Sorry I'm a redneck out here, I'd only know where to find (almost) everything you might want in Chengdu, Sichuan.

If you have local friends or some language skill, just go in any photo shop (ID, wedding and so forth) and ask if there is a photo mall in the city. If there is one they'll know it. If there is non then "computer city" it is but I don't know if they have those specialized item.

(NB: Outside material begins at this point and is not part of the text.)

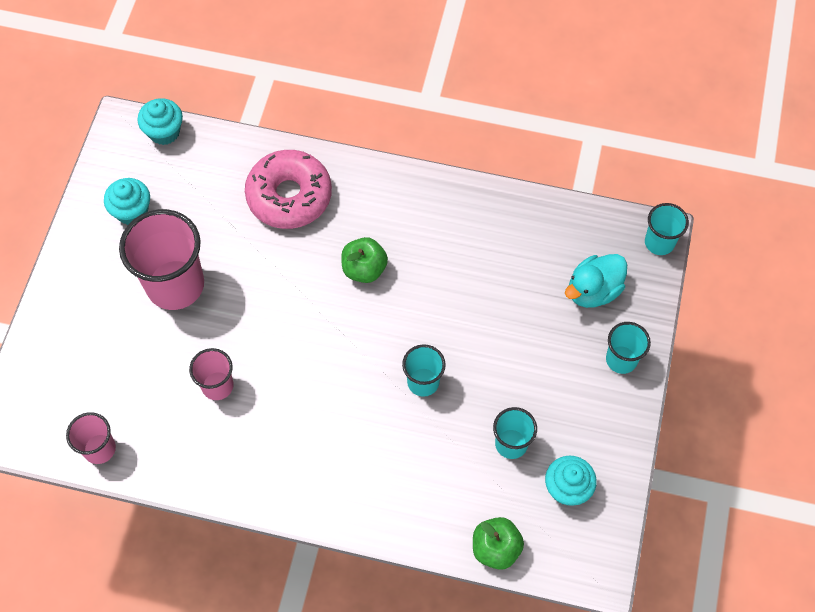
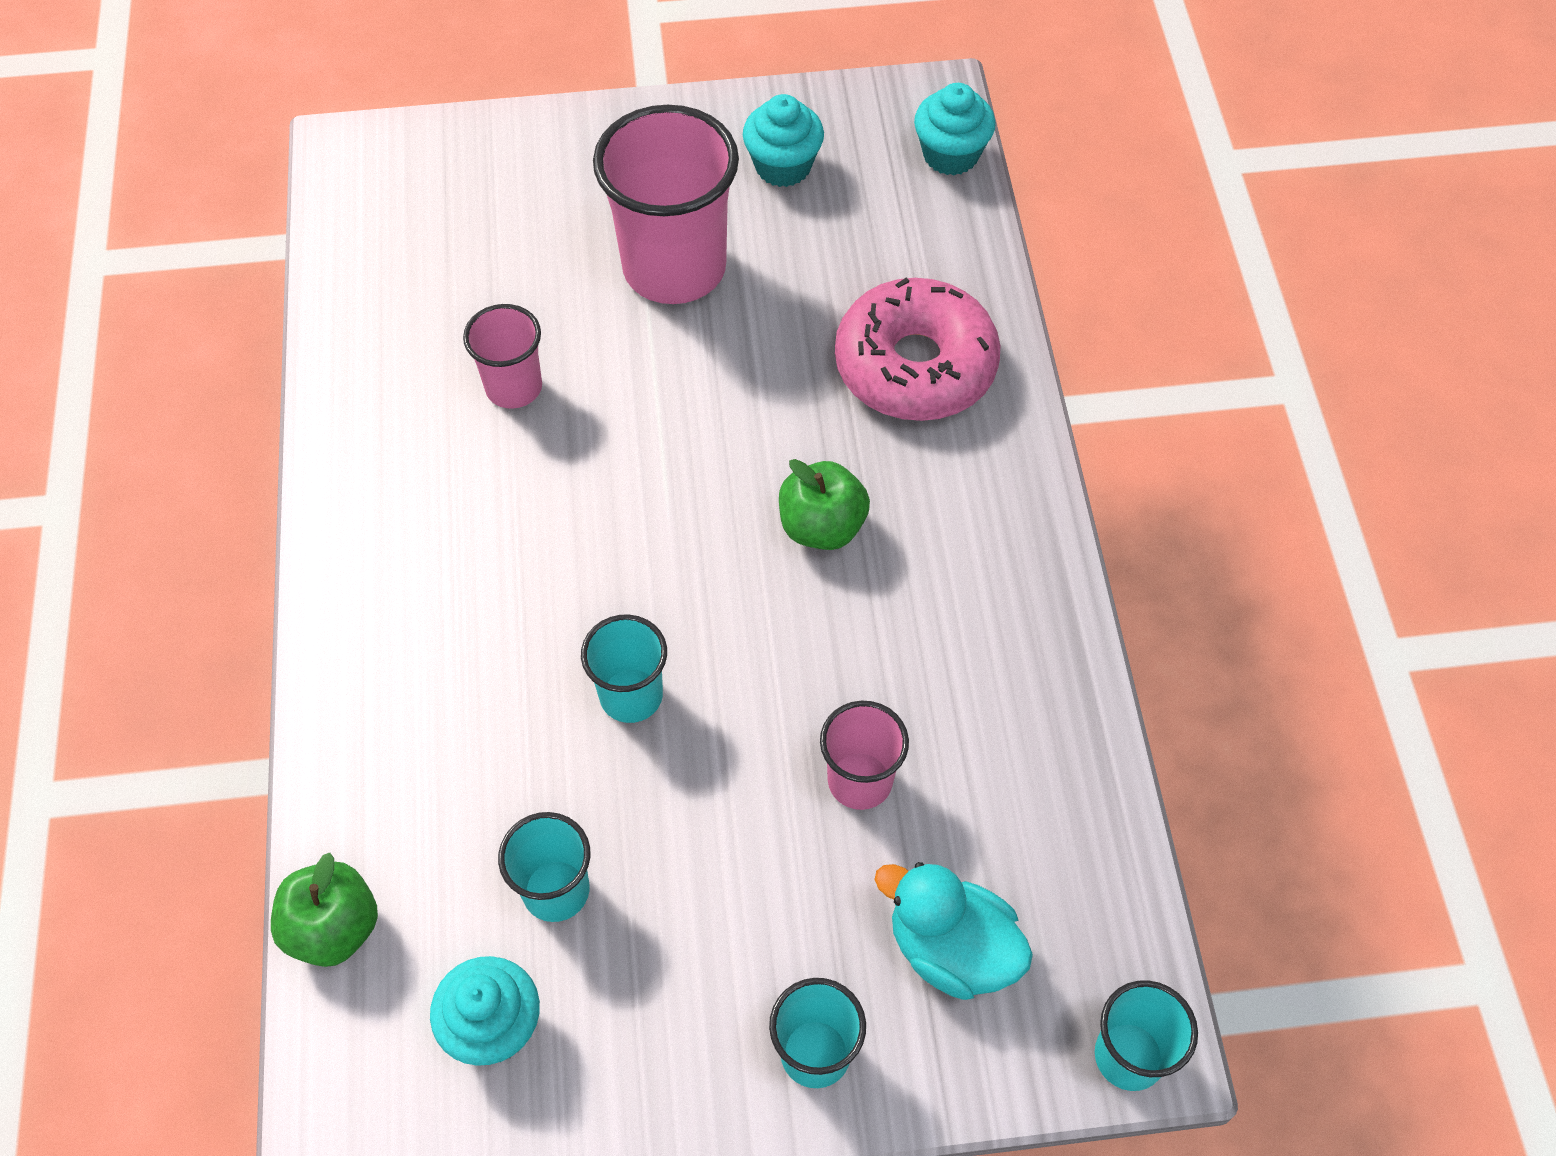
camera: 70 degrees right, 5 degrees down
(99, 449) = (354, 273): pink cup -> pink cup (860, 781)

Also, the almighty taobao of course: http://s.taobao.com/search?q=elinchrom&commend=all&search_type=item&sourceId=tb.index&spm=1.1000386.5803581.d4908513&initiative_id=tbindexz_20130830
You need a bank whose internet banking is compatible (HSBC isn't, bank of china is) and then google chrome translate and ahoy! (names in english works really well for tech stuff, you might miss a few offers but it should work). In most cities you can find some english speaking student who will be happy to help you order for a small fee, kind of translation service. Tip of the day: the symbols under the offer are related to the quality of the vendor. The safest have the red square with the cat ears.


----------



## davet4 (Aug 30, 2013)

Grumbaki said:


> wickidwombat said:
> 
> 
> > at risk of going a little off topic do you know of any decent places to buy light modifiers for stobes, particularly elinchrom mount here in china? I'm here for a while based up north in Dalian so nearby would be handy or beijing because all roads and flights lead to beijing
> ...



You can try shenyang, that's just a train ride away, closer then Beijing, they have a good computer street, bought my 5d there a couple of months ago....


----------



## absente (Aug 30, 2013)

Grumbaki said:


> wickidwombat said:
> 
> 
> > at risk of going a little off topic do you know of any decent places to buy light modifiers for stobes, particularly elinchrom mount here in china? I'm here for a while based up north in Dalian so nearby would be handy or beijing because all roads and flights lead to beijing
> ...



Haha, I am currently in Chengdu, covering the Auto Show


----------



## awinphoto (Aug 30, 2013)

A year or two ago I bought a Canon 7D from a local camera shop... nikon bag as well... Nikon is pulling out all the stops in their advertising.


----------